§ ТЕКСТ УПРАЖНЕНИЯ:
■ ■ ■ ■ ■ ■ ■

А. А. Зализняк ужасно не любит всяких чествований и славословий в свой адрес, поэтому друзья и коллеги подарили ему на юбилей сайт в Интернете (inslav.ru/zalizniak80), где вместо тостов и праздничных речей — научные статьи. За редкими исключениями. Публикуем статью Марии Бурас и Максима Кронгауза, посвященную их учителю и коллеге.
Мы поступили на отделение структурной и прикладной лингвистики (ОСиПЛ) филологического факультета МГУ в 1975 году. Это был чудный новый мир, не похожий ни на то, что было до, ни на то, что происходило вокруг в это же время. ОСиПЛ состоял из огромного количества дихотомий и антиномий, на усвоение которых уходило в среднем от шести до восьми лет, что было проверено на собственном опыте: один из авторов проучился на ОСиПЛе шесть, а другой — восемь лет.

■ ■ ■ ■ ■ ■ ■

§ ИЗВЛЕЧЁННЫЕ ЗАПИСИ:
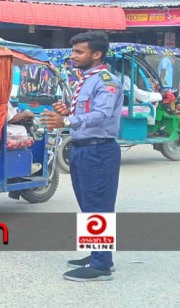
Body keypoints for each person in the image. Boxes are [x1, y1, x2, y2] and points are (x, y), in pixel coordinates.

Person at [41, 31, 123, 282]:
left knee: (98, 206)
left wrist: (66, 119)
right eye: (73, 51)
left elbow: (102, 115)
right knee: (89, 205)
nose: (73, 56)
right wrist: (67, 111)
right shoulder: (86, 79)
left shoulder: (106, 80)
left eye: (79, 52)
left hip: (99, 150)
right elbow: (86, 112)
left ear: (96, 54)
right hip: (82, 148)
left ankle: (101, 266)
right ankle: (97, 254)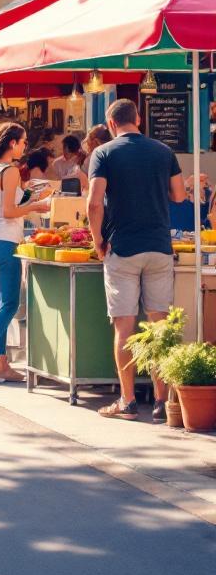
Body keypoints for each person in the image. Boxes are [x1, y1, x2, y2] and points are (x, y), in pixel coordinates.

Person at [88, 99, 185, 420]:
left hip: (123, 248)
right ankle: (161, 402)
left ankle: (128, 402)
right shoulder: (163, 151)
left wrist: (98, 240)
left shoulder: (103, 154)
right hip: (159, 246)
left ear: (111, 124)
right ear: (139, 119)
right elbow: (179, 195)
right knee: (160, 329)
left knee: (124, 327)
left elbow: (93, 204)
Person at [0, 123, 50, 384]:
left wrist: (29, 195)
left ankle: (1, 363)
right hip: (7, 242)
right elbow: (9, 211)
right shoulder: (11, 170)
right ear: (12, 143)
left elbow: (1, 205)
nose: (25, 146)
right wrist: (37, 205)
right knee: (10, 305)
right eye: (23, 141)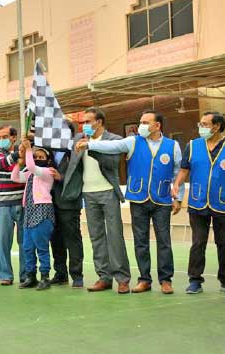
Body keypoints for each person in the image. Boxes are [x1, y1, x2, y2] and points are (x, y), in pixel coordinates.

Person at [78, 110, 183, 294]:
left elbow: (178, 172)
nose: (141, 126)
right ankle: (144, 279)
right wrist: (89, 145)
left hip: (162, 199)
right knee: (140, 242)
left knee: (164, 241)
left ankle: (166, 280)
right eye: (141, 122)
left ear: (157, 125)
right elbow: (113, 146)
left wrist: (178, 197)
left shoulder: (172, 145)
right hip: (138, 198)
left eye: (145, 122)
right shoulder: (133, 141)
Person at [173, 111, 225, 295]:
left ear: (217, 126)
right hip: (197, 202)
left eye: (205, 124)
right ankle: (195, 280)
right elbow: (184, 169)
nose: (201, 127)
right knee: (198, 242)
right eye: (201, 124)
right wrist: (176, 185)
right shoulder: (192, 145)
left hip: (224, 202)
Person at [66, 108, 131, 294]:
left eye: (88, 122)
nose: (84, 126)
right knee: (96, 237)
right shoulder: (78, 140)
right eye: (82, 123)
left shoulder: (114, 140)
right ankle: (104, 277)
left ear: (99, 122)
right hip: (88, 193)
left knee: (115, 236)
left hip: (108, 191)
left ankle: (122, 279)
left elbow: (112, 163)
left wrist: (91, 147)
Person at [12, 138, 57, 290]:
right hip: (29, 211)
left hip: (42, 210)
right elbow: (15, 177)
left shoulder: (47, 172)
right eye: (36, 157)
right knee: (27, 247)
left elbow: (32, 166)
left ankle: (45, 277)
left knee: (41, 247)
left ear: (48, 160)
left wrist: (29, 149)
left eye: (41, 157)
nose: (38, 159)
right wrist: (18, 164)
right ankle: (31, 276)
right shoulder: (31, 174)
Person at [49, 120, 85, 288]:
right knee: (55, 239)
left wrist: (61, 177)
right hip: (50, 201)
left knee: (72, 238)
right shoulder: (49, 150)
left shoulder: (76, 150)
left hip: (69, 201)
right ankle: (60, 273)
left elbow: (79, 175)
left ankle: (77, 275)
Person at [0, 125, 26, 285]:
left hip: (22, 202)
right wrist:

■ ■ ■ ■ ■ ■ ■

Воспроизведите дословно отрывок текста упражнения от «А. А. Зализняк» до «другой — восемь лет.» включительно. Записи никак не связаны с текстом упражнения.

А. А. Зализняк ужасно не любит всяких чествований и славословий в свой адрес, поэтому друзья и коллеги подарили ему на юбилей сайт в Интернете (inslav.ru/zalizniak80), где вместо тостов и праздничных речей — научные статьи. За редкими исключениями. Публикуем статью Марии Бурас и Максима Кронгауза, посвященную их учителю и коллеге.
Мы поступили на отделение структурной и прикладной лингвистики (ОСиПЛ) филологического факультета МГУ в 1975 году. Это был чудный новый мир, не похожий ни на то, что было до, ни на то, что происходило вокруг в это же время. ОСиПЛ состоял из огромного количества дихотомий и антиномий, на усвоение которых уходило в среднем от шести до восьми лет, что было проверено на собственном опыте: один из авторов проучился на ОСиПЛе шесть, а другой — восемь лет.